Camp Polk, near Leesville, Louisiana, was primarily a training facility. Before Wells' arrival there, the camp had become famous for its Louisiana Maneuvers, a series of exercises in August and September 1941 intended to test a fast-growing, inexperienced force. From these maneuvers came an important realization – the need for both mass and mobility – which led to the creation of 16 armored divisions in the war. Ultimately, 50 of the 89 divisions that fought in Europe, the Pacific and Africa during World War II trained at or near Camp Polk.

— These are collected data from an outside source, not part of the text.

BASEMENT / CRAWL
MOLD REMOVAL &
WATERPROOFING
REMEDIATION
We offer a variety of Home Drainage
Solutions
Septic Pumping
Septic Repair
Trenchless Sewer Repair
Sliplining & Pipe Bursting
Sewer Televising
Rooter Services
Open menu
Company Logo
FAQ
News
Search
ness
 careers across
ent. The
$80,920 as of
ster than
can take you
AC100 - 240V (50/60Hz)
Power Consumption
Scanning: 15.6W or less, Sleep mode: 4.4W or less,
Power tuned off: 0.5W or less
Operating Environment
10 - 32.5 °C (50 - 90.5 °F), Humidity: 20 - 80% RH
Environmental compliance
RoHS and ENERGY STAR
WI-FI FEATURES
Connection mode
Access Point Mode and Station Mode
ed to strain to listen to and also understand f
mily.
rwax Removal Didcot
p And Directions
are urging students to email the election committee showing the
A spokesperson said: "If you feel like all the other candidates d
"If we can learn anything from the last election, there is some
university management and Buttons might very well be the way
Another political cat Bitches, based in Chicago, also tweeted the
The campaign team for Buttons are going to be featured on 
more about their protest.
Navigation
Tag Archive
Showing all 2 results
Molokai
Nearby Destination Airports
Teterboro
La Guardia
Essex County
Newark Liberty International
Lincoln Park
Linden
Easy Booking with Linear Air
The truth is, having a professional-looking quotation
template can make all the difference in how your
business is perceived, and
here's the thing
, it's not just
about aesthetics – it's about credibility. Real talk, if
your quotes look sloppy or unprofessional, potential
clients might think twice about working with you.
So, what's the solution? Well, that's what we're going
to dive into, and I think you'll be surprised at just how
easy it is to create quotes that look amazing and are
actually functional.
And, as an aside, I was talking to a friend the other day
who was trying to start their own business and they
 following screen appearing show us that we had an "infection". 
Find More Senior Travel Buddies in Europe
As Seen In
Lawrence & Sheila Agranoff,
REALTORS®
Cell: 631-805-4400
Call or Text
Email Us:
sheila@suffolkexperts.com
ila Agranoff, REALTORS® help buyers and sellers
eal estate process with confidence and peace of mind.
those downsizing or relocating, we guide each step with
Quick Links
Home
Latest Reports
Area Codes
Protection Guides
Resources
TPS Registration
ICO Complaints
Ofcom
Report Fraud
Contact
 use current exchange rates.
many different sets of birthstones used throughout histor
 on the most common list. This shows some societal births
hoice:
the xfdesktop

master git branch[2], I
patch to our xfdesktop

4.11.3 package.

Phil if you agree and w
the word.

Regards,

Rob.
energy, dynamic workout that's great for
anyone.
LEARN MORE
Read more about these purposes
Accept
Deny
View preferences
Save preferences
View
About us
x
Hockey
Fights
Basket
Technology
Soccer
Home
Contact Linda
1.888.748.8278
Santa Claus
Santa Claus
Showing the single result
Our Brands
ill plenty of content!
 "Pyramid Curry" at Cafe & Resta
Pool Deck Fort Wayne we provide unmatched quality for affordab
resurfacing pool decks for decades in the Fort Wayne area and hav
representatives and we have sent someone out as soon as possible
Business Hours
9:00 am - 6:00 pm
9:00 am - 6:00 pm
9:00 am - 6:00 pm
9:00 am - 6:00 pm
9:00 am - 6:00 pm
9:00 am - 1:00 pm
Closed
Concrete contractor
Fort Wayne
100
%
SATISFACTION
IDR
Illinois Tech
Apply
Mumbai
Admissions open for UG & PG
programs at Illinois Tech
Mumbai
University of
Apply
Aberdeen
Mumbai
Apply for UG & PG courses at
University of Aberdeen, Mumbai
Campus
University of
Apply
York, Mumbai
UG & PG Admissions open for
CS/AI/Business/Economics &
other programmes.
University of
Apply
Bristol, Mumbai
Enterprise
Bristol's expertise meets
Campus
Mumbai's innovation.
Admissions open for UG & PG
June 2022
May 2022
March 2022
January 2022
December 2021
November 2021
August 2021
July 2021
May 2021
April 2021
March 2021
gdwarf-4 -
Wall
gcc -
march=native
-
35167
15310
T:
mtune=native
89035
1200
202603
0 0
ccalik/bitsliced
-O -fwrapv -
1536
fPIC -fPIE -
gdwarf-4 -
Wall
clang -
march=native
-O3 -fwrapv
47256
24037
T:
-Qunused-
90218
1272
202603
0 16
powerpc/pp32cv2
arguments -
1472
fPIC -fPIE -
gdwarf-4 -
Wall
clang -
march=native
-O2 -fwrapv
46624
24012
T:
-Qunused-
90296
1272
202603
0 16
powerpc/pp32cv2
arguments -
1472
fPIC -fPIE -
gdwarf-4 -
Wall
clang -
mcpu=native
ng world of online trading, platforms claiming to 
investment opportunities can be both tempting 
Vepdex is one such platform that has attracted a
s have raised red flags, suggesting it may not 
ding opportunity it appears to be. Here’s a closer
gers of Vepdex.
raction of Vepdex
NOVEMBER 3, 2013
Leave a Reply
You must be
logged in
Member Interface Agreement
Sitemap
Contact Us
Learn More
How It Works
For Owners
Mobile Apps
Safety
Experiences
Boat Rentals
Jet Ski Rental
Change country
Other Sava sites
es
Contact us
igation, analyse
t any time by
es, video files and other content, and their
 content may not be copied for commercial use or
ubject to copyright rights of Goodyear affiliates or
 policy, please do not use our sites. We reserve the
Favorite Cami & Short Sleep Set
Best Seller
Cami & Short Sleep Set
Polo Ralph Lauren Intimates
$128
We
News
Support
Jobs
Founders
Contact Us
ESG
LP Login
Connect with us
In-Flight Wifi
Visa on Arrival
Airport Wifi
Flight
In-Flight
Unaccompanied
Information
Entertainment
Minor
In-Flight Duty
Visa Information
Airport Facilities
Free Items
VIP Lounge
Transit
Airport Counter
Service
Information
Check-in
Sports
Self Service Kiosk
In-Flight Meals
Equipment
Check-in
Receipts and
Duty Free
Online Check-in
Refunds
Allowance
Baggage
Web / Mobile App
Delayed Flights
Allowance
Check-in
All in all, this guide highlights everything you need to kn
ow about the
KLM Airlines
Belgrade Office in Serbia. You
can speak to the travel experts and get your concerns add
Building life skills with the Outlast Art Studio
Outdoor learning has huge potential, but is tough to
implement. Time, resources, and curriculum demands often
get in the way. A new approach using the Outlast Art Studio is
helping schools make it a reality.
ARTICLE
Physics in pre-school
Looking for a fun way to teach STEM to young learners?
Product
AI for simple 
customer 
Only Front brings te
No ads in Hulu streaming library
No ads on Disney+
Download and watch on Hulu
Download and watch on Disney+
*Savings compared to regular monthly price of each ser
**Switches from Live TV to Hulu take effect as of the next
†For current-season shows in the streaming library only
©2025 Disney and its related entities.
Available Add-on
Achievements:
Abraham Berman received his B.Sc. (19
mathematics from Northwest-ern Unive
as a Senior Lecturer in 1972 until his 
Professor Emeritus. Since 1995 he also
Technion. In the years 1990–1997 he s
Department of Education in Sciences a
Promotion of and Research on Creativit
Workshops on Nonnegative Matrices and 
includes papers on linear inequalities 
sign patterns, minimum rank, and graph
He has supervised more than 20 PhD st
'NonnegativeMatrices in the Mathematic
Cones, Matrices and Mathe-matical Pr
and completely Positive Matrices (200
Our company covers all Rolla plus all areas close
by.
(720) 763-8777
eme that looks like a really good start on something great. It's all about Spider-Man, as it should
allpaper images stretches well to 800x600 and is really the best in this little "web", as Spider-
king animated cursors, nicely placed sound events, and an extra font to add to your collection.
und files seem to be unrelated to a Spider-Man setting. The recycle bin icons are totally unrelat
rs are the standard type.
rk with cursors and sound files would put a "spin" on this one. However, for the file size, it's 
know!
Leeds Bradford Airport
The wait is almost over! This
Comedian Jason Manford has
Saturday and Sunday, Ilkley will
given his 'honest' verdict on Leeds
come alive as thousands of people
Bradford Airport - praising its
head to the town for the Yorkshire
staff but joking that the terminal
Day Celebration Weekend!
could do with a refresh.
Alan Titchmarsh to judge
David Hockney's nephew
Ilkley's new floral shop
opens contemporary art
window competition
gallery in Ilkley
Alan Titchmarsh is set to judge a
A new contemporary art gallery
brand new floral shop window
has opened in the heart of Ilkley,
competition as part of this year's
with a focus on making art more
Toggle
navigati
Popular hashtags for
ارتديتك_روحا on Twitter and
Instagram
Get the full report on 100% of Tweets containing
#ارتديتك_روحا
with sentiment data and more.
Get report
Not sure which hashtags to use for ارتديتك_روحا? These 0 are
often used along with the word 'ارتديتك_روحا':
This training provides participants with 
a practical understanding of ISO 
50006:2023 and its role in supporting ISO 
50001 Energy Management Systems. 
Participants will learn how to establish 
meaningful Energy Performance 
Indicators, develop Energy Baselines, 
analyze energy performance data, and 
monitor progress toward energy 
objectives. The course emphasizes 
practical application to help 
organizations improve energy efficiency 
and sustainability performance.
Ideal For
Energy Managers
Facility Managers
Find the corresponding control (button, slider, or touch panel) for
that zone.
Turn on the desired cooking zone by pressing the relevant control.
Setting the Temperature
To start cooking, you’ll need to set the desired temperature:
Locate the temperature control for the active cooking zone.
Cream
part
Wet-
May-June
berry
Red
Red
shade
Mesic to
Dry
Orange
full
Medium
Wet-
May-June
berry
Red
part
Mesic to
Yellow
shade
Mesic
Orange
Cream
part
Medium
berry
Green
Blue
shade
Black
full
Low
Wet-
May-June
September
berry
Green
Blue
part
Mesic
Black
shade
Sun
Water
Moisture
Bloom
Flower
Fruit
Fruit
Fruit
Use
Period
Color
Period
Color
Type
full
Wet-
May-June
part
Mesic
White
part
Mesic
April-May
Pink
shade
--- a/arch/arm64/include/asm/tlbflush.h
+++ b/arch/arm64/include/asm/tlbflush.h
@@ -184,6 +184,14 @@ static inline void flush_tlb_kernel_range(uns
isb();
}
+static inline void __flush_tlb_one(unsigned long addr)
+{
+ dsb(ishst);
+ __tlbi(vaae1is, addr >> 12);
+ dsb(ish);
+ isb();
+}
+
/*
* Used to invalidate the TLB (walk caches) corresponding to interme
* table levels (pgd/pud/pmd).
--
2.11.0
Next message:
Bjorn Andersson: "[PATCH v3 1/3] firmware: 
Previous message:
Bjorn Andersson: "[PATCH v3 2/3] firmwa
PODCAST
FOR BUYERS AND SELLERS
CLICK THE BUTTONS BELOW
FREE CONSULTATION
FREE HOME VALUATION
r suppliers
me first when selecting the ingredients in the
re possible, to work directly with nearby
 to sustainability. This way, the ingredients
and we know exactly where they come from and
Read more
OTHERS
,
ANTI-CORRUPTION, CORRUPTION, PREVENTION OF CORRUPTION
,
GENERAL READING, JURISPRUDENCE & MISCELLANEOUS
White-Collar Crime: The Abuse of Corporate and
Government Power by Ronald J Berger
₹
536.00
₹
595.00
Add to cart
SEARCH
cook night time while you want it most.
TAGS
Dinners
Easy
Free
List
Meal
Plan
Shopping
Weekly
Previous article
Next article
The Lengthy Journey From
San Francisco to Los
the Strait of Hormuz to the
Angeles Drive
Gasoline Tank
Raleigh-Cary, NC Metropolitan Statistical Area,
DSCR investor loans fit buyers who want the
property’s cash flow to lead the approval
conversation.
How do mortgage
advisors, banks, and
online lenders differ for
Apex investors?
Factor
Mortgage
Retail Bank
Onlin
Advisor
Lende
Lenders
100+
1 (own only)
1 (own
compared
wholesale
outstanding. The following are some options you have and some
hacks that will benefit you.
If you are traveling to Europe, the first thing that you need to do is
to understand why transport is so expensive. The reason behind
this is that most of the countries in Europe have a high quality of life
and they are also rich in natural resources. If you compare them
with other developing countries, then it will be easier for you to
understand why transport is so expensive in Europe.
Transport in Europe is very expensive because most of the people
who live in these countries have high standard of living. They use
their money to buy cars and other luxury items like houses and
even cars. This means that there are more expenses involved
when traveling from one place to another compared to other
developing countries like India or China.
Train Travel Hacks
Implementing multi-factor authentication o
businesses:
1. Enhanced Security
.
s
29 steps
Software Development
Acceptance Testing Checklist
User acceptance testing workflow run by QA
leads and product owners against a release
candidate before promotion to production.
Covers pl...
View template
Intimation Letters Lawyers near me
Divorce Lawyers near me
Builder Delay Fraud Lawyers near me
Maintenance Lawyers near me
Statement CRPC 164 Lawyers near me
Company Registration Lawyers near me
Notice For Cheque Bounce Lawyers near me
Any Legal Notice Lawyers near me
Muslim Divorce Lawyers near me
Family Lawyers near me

Despite its importance for training, that was not Camp Polk's only purpose; it also served as a military prison for German prisoners of war. The first POWs arrived at Camp Polk in July 1943, only seven months after Wells landed there.
Nothing is now known about any interactions Wells had with the German prisoners at the camp, but it seems highly unlikely that the U.S. Army would not have capitalized on the skills Wells developed in World War I during the six-month-long Occupation of Germany.
After the war, Wells returned to Lubbock and continued his prior pursuits, both personally and professionally. By July 1959, when Lubbock celebrated the 50th anniversary of Hemphill-Wells, he had been in declining health for some time.
Wells had been a permanent resident and patient at West Texas Hospital for nearly six years by the time of his death at age 72 on Nov. 17, 1962.
During the last year of his life, he was recognized by the university to which he gave so much. On Dec. 3, 1961, the two newest men's residence halls were named in honor of the late John W. Carpenter, a member of the university's original Board of Directors, and Wells. According to an announcement in the campus newspaper The Toreador, “These two men are responsible to a great degree for making Tech the school that it is today.”
As Wells' obituary stated, “His long years of association with the college was one of his proudest personal achievements.”
On Dec. 8, 1962, the Board of Directors passed one final resolution in his name:
“In the death of Mr. Spencer A. Wells, Texas Technological College has lost a friend and staunch supporter who, for the 38-year life of the college, was ever available and anxious to help through his advice, counsel, experience and financial contributions. The college was fortunate in having him on its board, wherein he served both as chairman and vice-chairman. He was one of the founders of the Matador Club, the forerunner of the present Red Raider Club. He was interested in the band, in agriculture, in textile engineering and in many other activities of the college. But he was principally interested in the students. Hundreds of these he enabled to complete their college education and his greatest rewards came from seeing his protégés make good. Through them, his influence lives on and, to the third and fourth generation, this college will continue to reflect his personality.
“Therefore, be it resolved, that the Board of Directors of Texas Technological College acknowledge with sincere and grateful appreciation the services rendered this college by Mr. Wells.”